== Excerpted text

What happened

Shares of Goodyear Tire & Rubber (NASDAQ:GT) fell more than 10% on Tuesday morning after the company reported weaker-than-expected year-end results. Volumes were down and foreign currency exchange took its toll, but overall the company sees stable conditions in the U.S. heading into 2020.

So what

Goodyear reported fourth-quarter adjusted earnings of $0.19 per share before markets opened on Tuesday, well short of the $0.52 per share consensus estimate. Revenue came in at $3.7 billion, down 4.4% year over year and shy of the $3.88 billion estimate.

Close-up of a car tire.

Image source: Getty Images.

Tire unit volume totaled 39.6 million, down 2% from the year prior, with original equipment unit volume down 10% driven by lower global vehicle production. Replacement tire shipments were up slightly, but not enough to offset the drop in original equipment sales. The issue, according to Goodyear, is a sluggish international economy.

"In the U.S., market conditions remained largely stable and our consumer and commercial replacement businesses delivered strong performances this year, as they benefited from the strength of our brand, new product introductions, and the steps we have taken to align our distribution," chairman and CEO Richard J. Kramer said in a statement. "We continue to face a challenging global environment, including recessionary demand trends in many international markets."

====

Pick up the article on Goodyear's fourth-quarter results where it stops, and continue it in the same style.

== Supplied entries

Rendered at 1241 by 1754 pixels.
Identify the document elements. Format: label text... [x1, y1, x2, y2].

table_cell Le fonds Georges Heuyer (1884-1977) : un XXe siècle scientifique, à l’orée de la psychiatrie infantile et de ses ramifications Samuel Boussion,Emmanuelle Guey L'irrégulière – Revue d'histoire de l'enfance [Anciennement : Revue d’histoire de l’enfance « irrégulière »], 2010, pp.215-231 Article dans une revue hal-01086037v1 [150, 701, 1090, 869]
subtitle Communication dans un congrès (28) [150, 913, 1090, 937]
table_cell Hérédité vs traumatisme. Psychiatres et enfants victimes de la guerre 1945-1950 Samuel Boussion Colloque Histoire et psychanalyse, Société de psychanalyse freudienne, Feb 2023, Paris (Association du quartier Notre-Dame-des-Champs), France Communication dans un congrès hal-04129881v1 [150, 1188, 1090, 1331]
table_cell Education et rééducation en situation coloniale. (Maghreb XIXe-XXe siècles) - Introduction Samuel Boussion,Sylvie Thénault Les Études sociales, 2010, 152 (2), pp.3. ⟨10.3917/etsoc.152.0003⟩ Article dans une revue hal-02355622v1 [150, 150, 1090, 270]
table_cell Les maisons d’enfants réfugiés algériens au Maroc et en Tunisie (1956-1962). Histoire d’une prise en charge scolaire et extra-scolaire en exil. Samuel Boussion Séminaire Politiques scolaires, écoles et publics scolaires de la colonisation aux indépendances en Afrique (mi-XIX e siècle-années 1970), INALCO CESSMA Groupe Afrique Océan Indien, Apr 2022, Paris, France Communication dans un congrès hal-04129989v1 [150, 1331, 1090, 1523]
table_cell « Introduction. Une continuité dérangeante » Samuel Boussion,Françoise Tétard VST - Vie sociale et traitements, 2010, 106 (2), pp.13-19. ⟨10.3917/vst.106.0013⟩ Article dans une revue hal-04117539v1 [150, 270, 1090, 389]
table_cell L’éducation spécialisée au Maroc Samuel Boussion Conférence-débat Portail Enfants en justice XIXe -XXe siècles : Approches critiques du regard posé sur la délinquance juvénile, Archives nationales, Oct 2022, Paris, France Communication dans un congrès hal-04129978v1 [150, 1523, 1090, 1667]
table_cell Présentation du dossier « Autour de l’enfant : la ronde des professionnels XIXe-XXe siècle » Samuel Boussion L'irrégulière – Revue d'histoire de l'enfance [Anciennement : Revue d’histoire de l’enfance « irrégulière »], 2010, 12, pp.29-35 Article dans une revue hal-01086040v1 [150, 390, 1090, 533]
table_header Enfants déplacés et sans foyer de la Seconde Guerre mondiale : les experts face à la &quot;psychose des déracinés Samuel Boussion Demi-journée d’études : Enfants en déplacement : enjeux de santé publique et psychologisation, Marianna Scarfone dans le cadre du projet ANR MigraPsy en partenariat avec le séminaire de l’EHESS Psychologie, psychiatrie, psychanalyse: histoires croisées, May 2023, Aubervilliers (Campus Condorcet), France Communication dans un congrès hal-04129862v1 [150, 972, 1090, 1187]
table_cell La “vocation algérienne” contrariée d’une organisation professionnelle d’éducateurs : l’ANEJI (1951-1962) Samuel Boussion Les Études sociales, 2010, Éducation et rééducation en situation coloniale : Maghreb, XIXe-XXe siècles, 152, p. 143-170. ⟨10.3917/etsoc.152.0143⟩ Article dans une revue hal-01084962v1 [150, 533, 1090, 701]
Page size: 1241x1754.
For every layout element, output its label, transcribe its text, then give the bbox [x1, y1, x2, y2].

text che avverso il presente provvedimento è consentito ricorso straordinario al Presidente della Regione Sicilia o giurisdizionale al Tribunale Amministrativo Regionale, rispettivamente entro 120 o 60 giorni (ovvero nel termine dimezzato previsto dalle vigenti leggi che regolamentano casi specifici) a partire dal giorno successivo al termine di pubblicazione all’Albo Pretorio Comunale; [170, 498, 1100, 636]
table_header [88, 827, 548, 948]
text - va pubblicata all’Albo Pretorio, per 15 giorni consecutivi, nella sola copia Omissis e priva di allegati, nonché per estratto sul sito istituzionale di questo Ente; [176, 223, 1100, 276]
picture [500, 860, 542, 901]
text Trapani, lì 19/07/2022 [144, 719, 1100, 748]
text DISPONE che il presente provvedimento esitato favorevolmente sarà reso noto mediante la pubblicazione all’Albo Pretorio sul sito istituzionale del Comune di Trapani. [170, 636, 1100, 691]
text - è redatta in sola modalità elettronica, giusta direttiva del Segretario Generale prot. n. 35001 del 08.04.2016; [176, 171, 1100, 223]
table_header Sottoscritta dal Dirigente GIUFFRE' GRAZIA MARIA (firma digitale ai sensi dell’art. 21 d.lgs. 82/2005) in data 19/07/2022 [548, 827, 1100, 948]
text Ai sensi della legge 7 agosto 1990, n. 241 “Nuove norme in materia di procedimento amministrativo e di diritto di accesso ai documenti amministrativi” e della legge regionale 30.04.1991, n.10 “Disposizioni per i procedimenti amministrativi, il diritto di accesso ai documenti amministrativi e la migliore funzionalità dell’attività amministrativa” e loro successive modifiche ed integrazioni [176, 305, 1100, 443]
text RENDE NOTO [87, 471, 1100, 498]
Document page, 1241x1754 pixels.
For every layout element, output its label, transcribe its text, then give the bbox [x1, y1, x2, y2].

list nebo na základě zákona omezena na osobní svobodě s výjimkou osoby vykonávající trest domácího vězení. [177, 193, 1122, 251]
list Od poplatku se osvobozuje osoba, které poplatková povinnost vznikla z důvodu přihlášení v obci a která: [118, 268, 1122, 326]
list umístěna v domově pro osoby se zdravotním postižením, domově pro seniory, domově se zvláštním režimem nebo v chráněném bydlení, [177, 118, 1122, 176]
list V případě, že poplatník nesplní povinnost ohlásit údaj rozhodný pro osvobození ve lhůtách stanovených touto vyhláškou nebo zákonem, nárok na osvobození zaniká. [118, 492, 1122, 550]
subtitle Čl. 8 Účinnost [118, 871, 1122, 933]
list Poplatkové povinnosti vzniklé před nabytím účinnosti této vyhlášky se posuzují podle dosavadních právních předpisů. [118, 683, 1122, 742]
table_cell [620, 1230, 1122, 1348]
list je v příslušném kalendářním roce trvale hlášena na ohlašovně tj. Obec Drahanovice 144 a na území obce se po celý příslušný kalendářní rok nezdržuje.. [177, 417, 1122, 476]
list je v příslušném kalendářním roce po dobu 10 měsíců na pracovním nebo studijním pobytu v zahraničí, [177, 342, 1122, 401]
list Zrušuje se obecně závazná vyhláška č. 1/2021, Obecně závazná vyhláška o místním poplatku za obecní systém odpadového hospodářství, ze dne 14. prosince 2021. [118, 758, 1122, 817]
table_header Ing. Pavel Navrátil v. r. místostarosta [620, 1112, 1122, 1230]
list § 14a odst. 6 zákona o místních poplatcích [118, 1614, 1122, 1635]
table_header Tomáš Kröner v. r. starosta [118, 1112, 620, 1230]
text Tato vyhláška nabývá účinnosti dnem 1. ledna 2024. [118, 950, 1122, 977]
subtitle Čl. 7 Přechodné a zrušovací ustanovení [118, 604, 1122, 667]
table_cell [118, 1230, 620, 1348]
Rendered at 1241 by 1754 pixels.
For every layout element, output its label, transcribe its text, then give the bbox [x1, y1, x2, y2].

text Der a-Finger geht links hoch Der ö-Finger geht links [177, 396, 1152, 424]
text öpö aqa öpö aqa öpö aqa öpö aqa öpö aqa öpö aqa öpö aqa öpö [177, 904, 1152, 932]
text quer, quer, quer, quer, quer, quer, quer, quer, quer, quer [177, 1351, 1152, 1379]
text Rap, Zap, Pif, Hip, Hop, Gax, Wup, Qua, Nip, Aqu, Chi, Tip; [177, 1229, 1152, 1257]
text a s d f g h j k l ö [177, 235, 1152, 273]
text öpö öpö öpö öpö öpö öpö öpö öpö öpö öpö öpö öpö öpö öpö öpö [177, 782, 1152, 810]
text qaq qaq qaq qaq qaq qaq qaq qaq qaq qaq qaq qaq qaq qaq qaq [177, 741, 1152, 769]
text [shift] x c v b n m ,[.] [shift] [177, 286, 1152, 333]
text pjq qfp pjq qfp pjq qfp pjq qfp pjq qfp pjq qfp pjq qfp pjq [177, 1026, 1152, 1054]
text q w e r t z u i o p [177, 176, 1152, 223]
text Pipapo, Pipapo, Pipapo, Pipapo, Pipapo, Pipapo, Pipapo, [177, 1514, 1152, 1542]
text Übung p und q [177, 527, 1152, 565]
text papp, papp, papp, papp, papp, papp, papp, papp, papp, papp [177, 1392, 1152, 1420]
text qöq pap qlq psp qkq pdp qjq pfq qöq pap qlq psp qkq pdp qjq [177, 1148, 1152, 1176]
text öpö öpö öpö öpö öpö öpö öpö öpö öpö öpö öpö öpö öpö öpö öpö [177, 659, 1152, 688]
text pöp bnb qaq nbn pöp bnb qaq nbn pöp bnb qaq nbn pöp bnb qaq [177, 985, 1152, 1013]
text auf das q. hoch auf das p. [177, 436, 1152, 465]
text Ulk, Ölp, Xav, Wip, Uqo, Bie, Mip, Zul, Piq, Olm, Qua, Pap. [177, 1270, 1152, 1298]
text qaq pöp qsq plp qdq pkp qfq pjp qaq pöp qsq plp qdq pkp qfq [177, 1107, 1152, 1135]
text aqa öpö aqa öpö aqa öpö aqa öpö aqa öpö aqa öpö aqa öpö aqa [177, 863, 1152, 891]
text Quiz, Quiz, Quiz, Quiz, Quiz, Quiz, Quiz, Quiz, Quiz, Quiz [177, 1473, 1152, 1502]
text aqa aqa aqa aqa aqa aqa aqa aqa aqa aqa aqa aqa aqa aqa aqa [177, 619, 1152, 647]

====

### [Task result]
Segment operating margin fell by 280 basis points to 3.3% in Europe and the Middle East, and by 100 basis points to 7.5% in the Americas.

Now what

Goodyear pointed to a growth in global commercial truck shipments in 2019 as a green shoot headed into 2020, but the company faces a number of challenges outside of its control. The company has a large operation in China that has been impacted by the coronavirus, though Goodyear said it is not yet clear what the full financial impact of the virus disruption will be.

More broadly, many of the auto stocks are behaving as though the new car cycle has peaked, which would eat into demand for new tires.

Shares of Goodyear are now down more than 36% over the past year, and down 65% in three years. Company management is doing all they can to adjust to economic conditions, but until the macro environment improves it is going to be difficult to get Goodyear out of neutral any time soon.